The Security Overview and Analysis of 3GPP 5G MAC CE

TL;DR

This paper analyzes security vulnerabilities of 3GPP 5G MAC Control Elements (MAC CE), highlighting risks like interception and tampering, and discusses potential protection mechanisms to improve overall network security.

Contribution

It provides a comprehensive analysis of security threats to MAC CE beyond Layer 1/2, proposing insights for enhancing protocol security in 5G networks.

Findings

MAC CE is vulnerable to interception and tampering.

Security risks include privacy leaks and network attacks.

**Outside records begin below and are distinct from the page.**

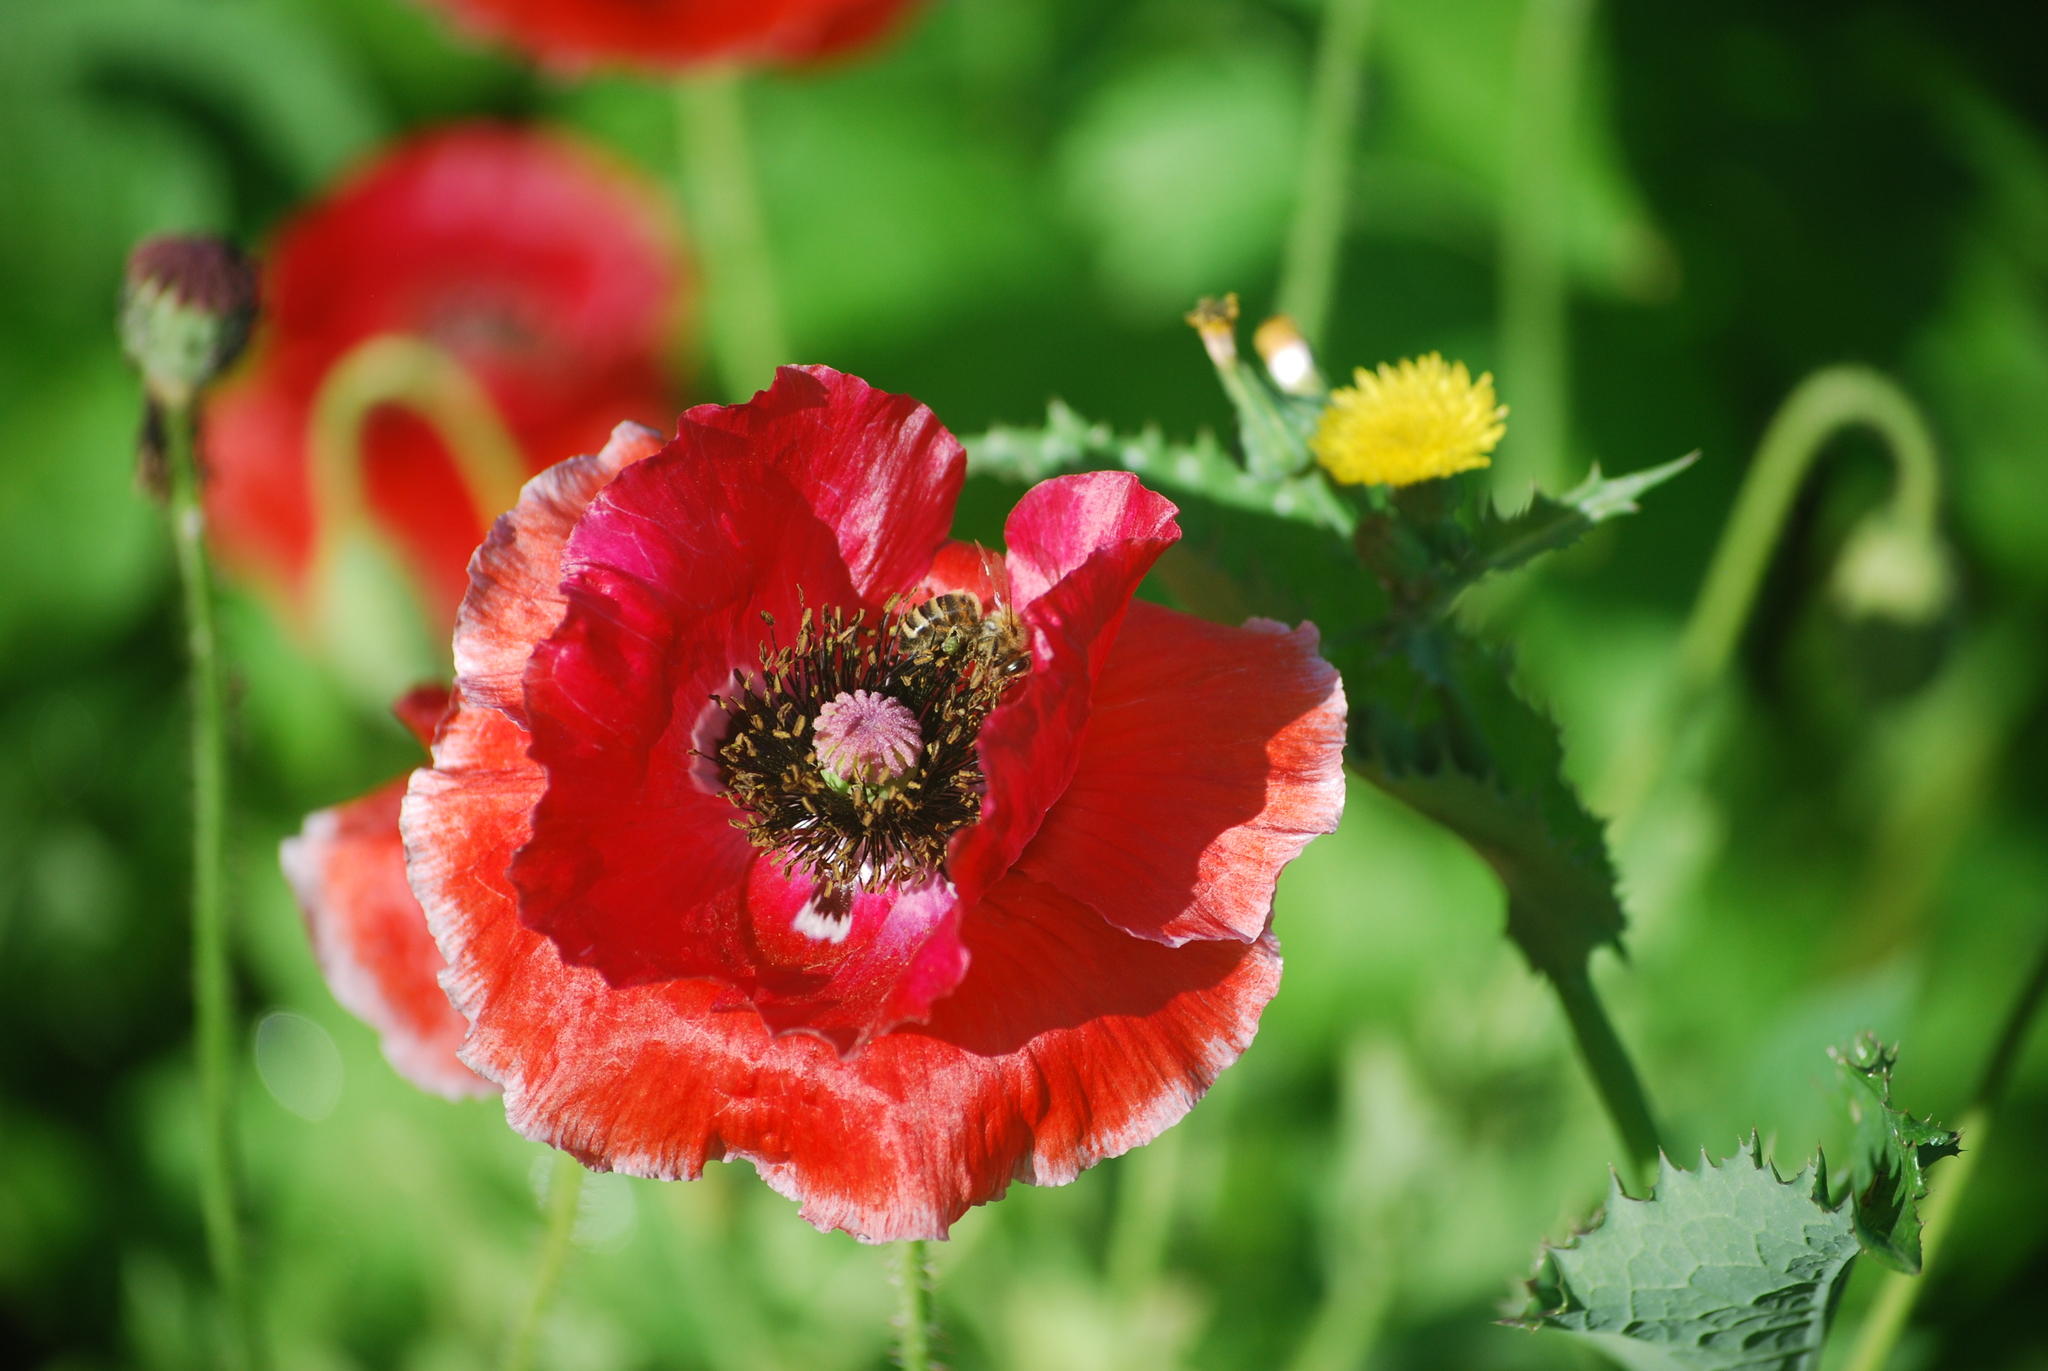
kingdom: Animalia
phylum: Arthropoda
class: Insecta
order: Hymenoptera
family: Apidae
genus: Apis
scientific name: Apis mellifera
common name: Honey bee
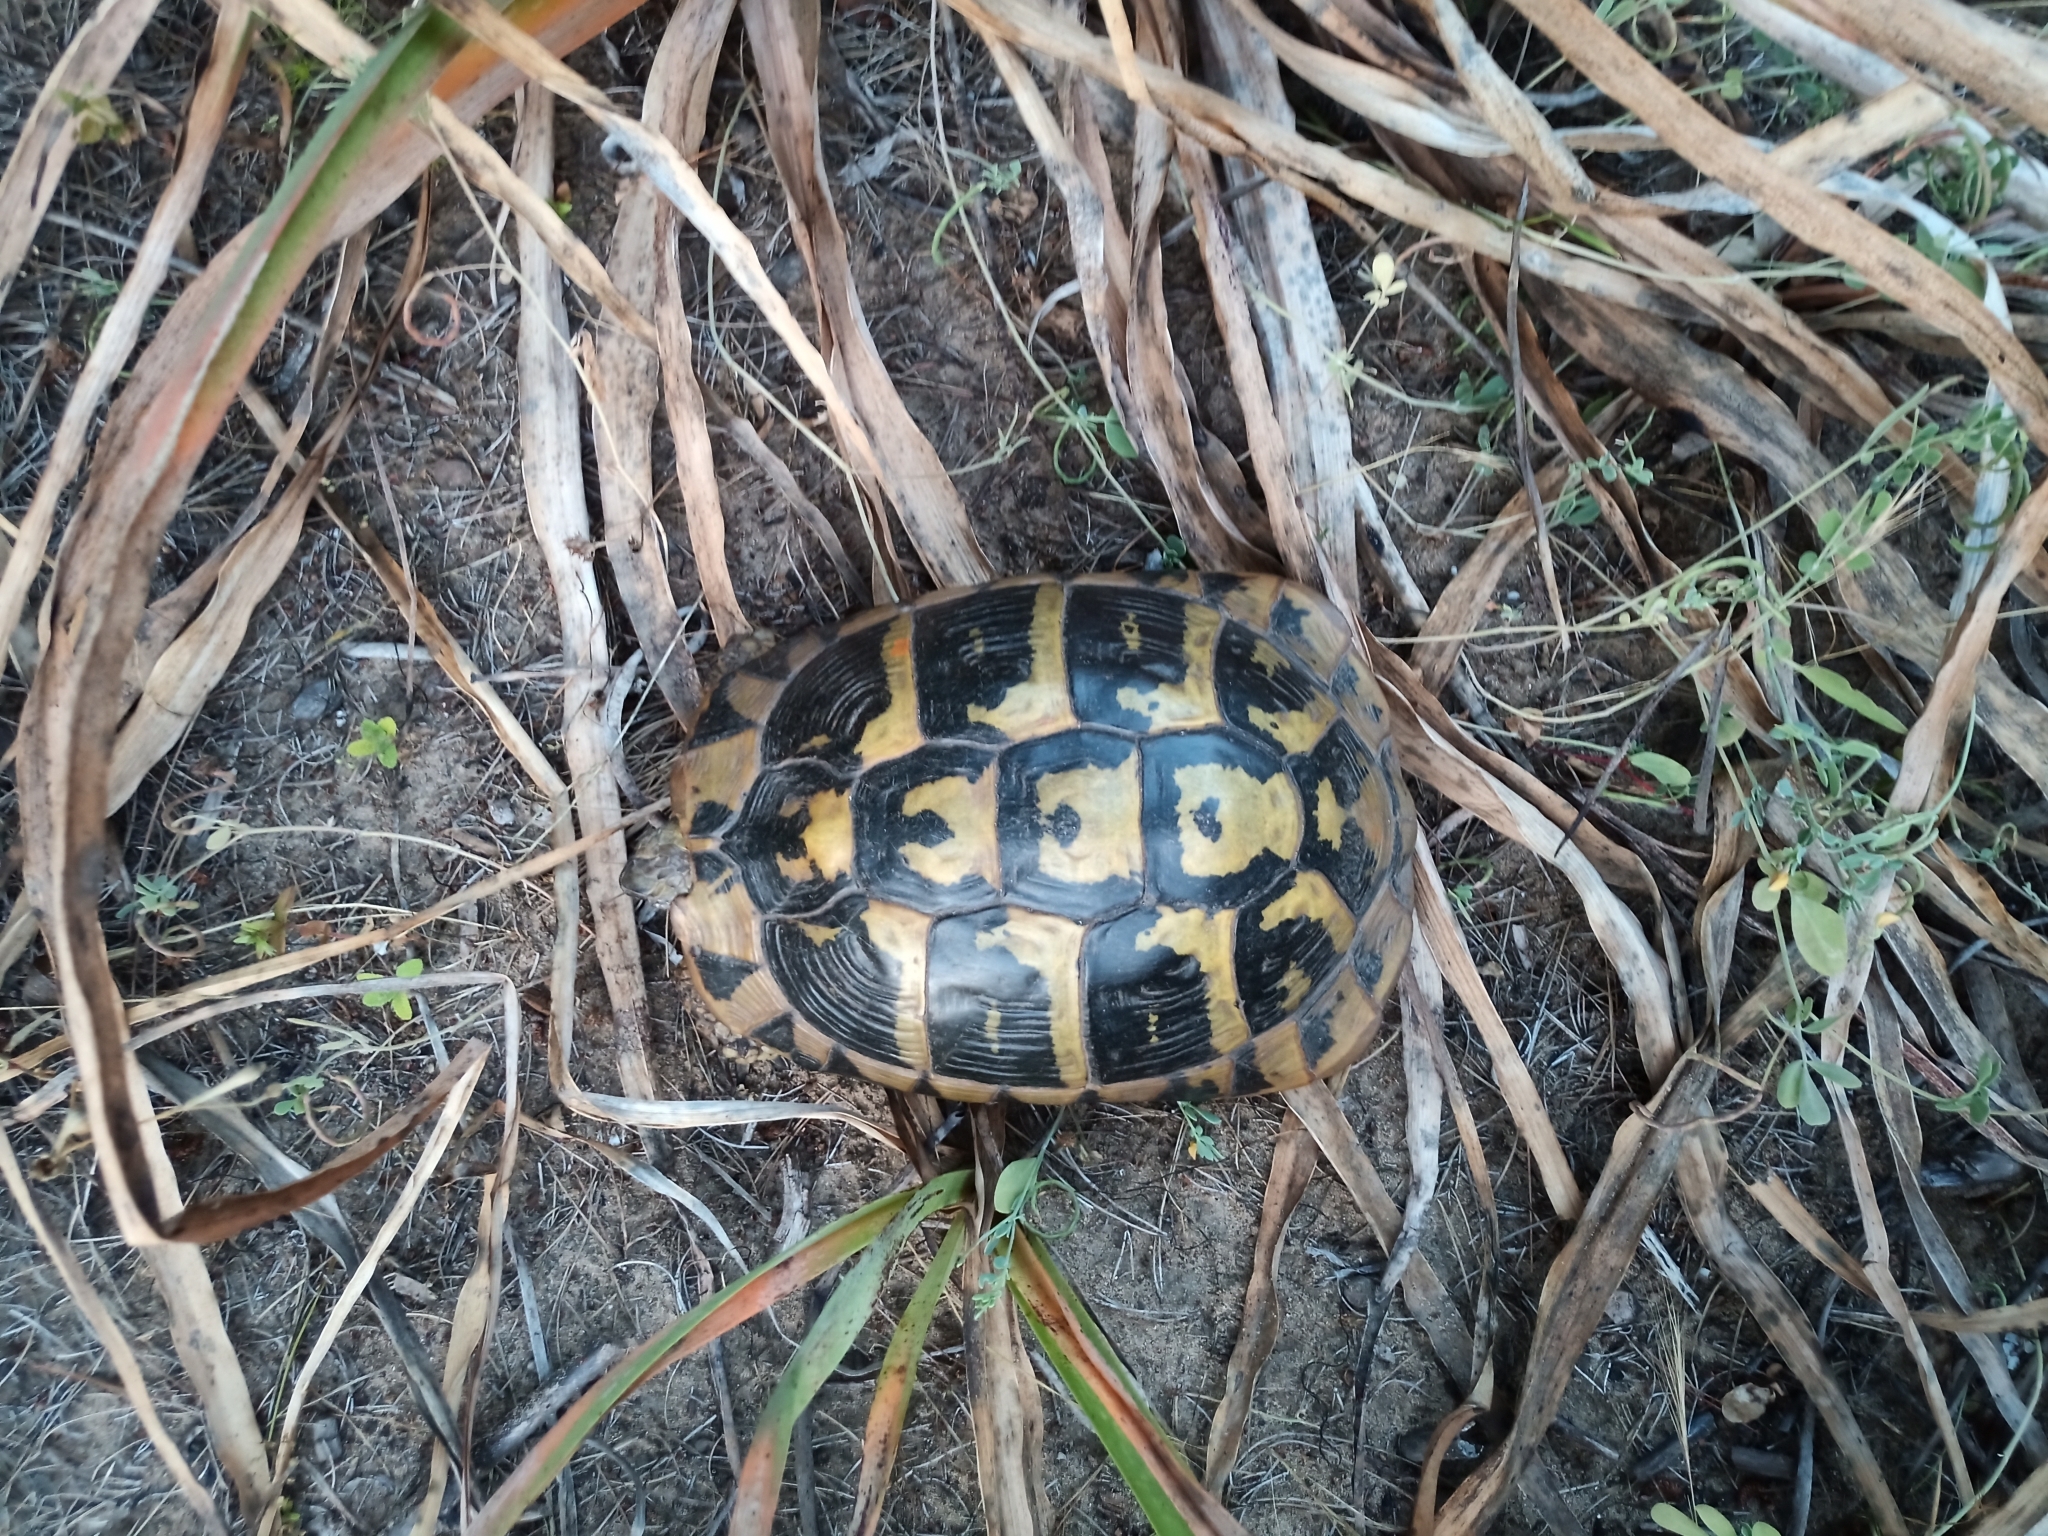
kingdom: Animalia
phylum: Chordata
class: Testudines
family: Testudinidae
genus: Testudo
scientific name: Testudo hermanni
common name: Hermann's tortoise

Protection mechanisms can mitigate identified vulnerabilities.

Abstract

To more effectively control and allocate network resources, MAC CE has been introduced into the network protocol, which is a type of control signaling located in the MAC layer. Since MAC CE lacks encryption and integrity protection mechanisms provided by PDCP, the control signaling carried by MAC CE is vulnerable to interception or tampering by attackers during resource scheduling and allocation. Currently, the 3GPP has analyzed the security risks of Layer 1/Layer 2 Triggered Mobility (LTM), where handover signaling sent to the UE via MAC CE by the network can lead to privacy leaks and network attacks. However, in addition to LTM, there may be other potential security vulnerabilities in other protocol procedures. Therefore, this paper explores the security threats to MAC CE and the corresponding protection mechanisms. The research is expected to support the 3GPP's study of MAC CE and be integrated with the security research of lower-layer protocols, thereby enhancing the security and reliability of the entire communication system.